**Exercise inputs**
----
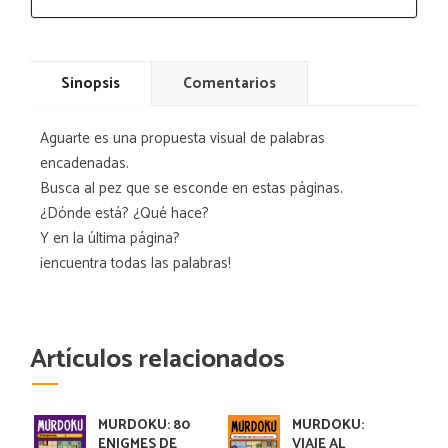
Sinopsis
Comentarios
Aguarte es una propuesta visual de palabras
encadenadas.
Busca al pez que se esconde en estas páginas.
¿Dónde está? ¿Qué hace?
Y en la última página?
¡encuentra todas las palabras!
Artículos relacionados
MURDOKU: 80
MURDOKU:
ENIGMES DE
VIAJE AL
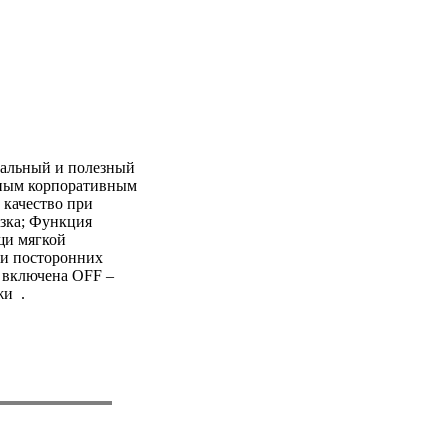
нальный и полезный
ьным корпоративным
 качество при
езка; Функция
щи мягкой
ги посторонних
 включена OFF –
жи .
----
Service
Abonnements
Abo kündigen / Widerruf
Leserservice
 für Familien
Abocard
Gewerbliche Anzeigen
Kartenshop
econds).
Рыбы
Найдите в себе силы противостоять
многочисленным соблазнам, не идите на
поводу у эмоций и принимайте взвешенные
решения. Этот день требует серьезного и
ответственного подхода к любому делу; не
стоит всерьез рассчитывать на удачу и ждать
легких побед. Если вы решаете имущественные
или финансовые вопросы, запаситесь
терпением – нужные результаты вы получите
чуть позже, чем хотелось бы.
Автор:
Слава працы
----
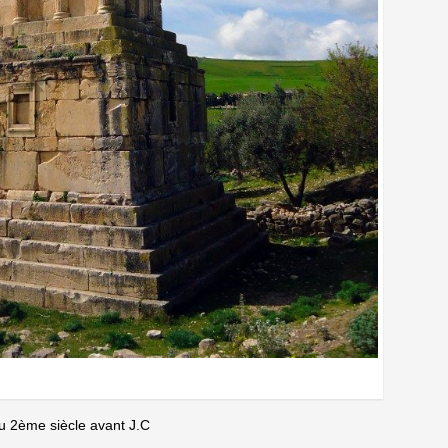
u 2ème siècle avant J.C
----
**Job**
Please extract every line of the entries above that contains the word "palabras". Case counts.

**Response to this exercise**
Aguarte es una propuesta visual de palabras
¡encuentra todas las palabras!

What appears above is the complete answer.